Long before my driver Mr. Li and I were humming Mao hymns and dodging carnage on the Shantou Road, I visited a wholly owned American enterprise outside a major Chinese city—I promised my informant I would be circumspect. I was met by a fresh-faced American manager, who asked me why I happened to be interested in his company's product.
"I'm planning to write an article," I said, "about change in south China. And your part in it."
"Wait a minute," he said, becoming officious. "I don't want to be in your article. I don't want to be quoted. I don't want my name on it. Everything I say has to be off the record. If you want information, you can talk to our PR people in Hong Kong."
"It won't be much of an article if I use public relations brochures," I said, and thought that this was precisely the sort of unhelpful attitude I had met among old Commies and hacks in the older, Marxist-Leninist China.
"I'm sorry, I can't help you."
"I was just curious about your experience in China. I promise to respect your wish to be anonymous."
The Nameless American Factory Manager in the Nameless American Factory considered this and finally said, "We're doing very well. We're on schedule. Everything's going ahead. We have a great team."
He set his face at me as though defying me to find anything wrong with what he had just said. I found a great deal wrong. He was unhelpful and probably untruthful. It was the sort of thing you would hear from the cadre of the Revolutionary Red Star Work Unit during the height of the Cultural Revolution.
"How many people do you employ?"
"Eighty-five."
"So it's not very labor intensive?"
I had been told by another factory manager that if an industry was not labor intensive, there was almost no point in setting it up in China, since low wages and high productivity were the keys to Chinese success. On the other hand, if you wanted to sell something to the Chinese, the best position was to be wholly owned and to satur
ate the market, as this company obviously wanted to do.
"We have a lot of machines," the Nameless American said.
"What do you pay people?"
"See?" he fumed. "That's the wrong question! Why don't you ask whether they get transportation? What about cafeteria privileges, holidays, overtime, all the rest of the benefits?"
"I was coming to that," I said (and he might have added haircuts and showers, two other joint-venture perks for Chinese workers). But seeing that I had stung him, I persisted with my wage question.
"About five hundred a month—maybe less."
Call it 450 yuan, $80 a month at the official rate of exchange. It was slightly above the going rate. The clothing factories, run mainly by Taiwanese and Hong Kong businessmen, paid 200 yuan or less a month. If you are wearing a garment marked "Made in China," chances are good that the person who cut and stitched it earned a little more than $5 a week. Your Chinese-made umbrella? Your children's toys? The angels on your Christmas tree? This easily made stuff was probably produced by Chinese earning less than $5 a week.
"That's a very good salary here," the man said, and it was likely he was earning 250 times that amount.
"What if your workers didn't think it was adequate and decided to go on strike?"
"They'd have a problem. We're a non-union operation in the States.
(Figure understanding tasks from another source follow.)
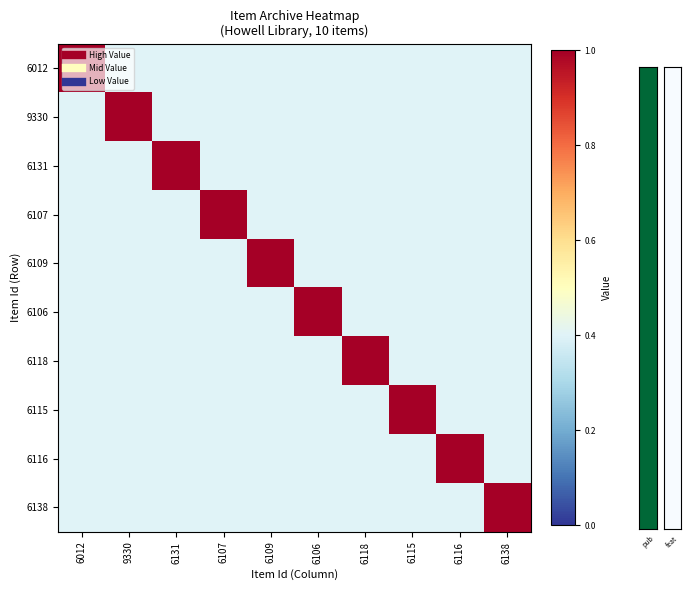

What is the smallest value displayed?

0.4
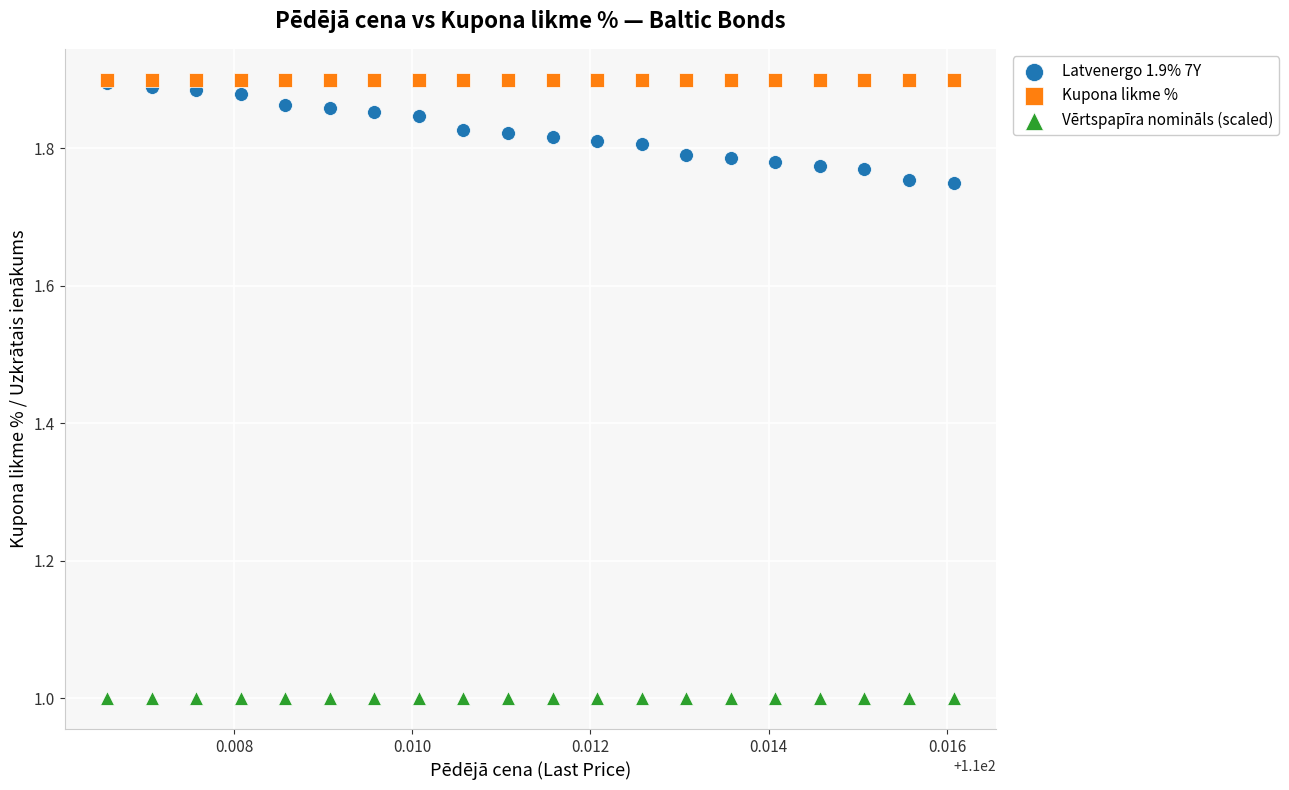

What are all the series names shown in the legend?

Latvenergo 1.9% 7Y, Kupona likme %, Vērtspapīra nomināls (scaled)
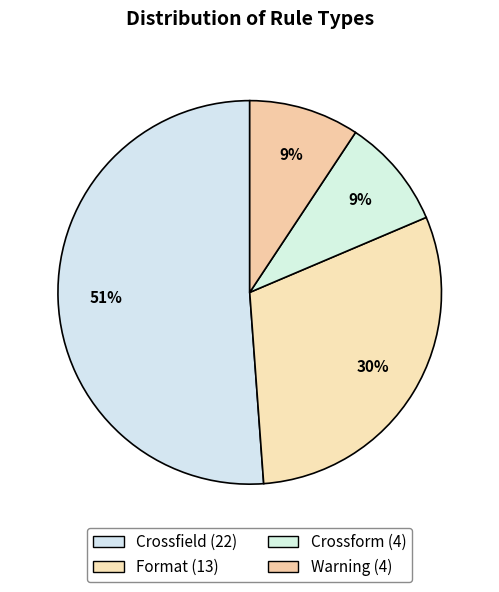

What percentage is the Warning slice, to the nearest percent?

9%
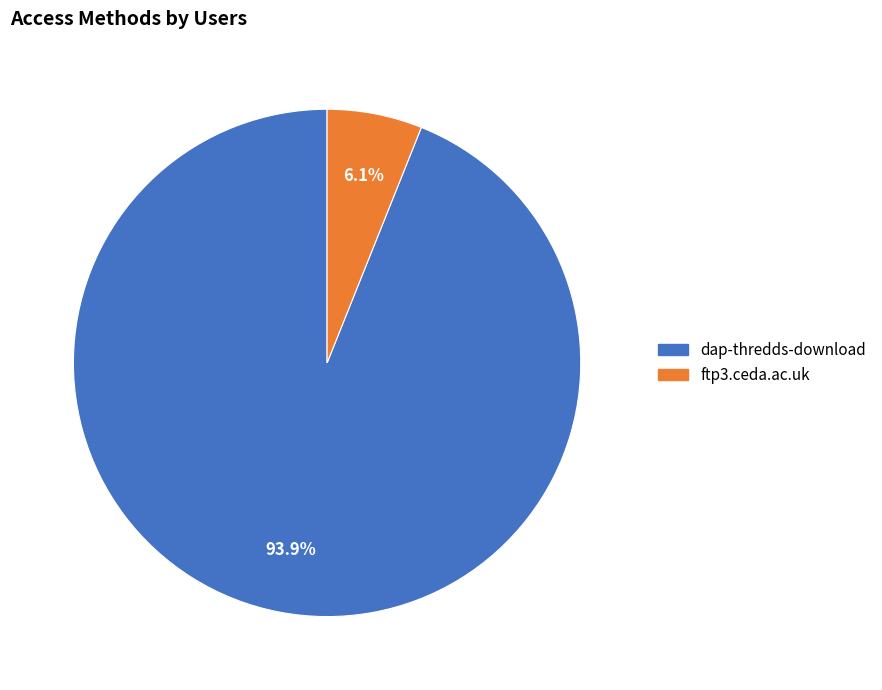

To the nearest percent, what percentage of the pie is dap-thredds-download?

94%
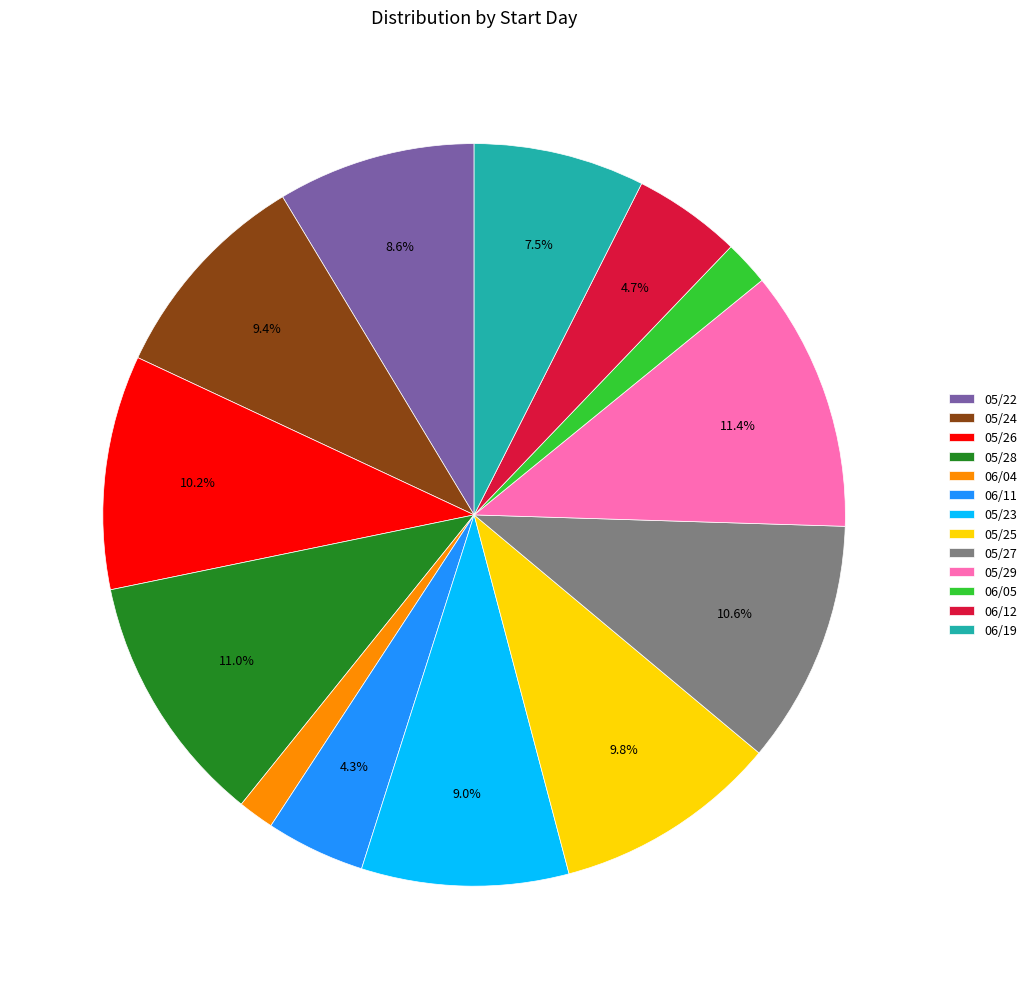

Approximately how many times larger is the value at 06/11 compared to 05/25?

0.4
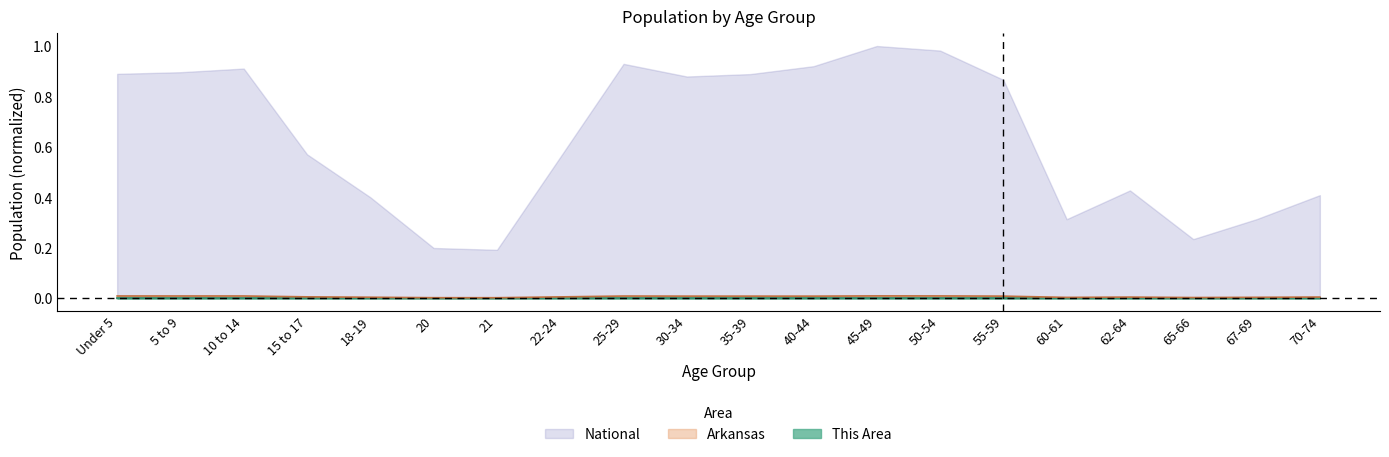

Which series has the largest range (max minus min)?

National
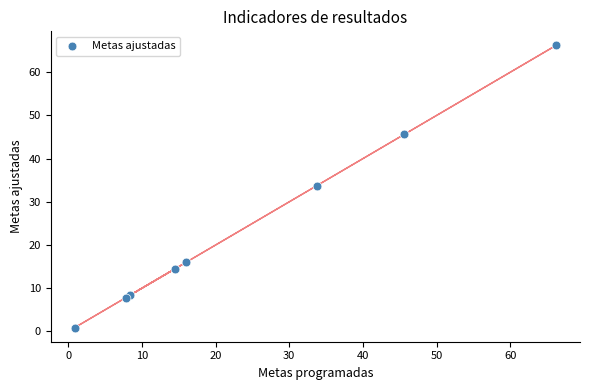

What Y value in the scatter plot is closest to 33?

33.8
We don't deal with unions—we deal with individuals. My door is always open to anyone who's got a complaint."
I doubted that anyone would risk it. Even in our brief conversation this Nameless American seemed to me to be a rather forbidding person.
He told me that he had been living in a hotel in the nearby city for almost seven months. Formerly a manager of a U.S. plant in one of the western states, he had never lived in China before.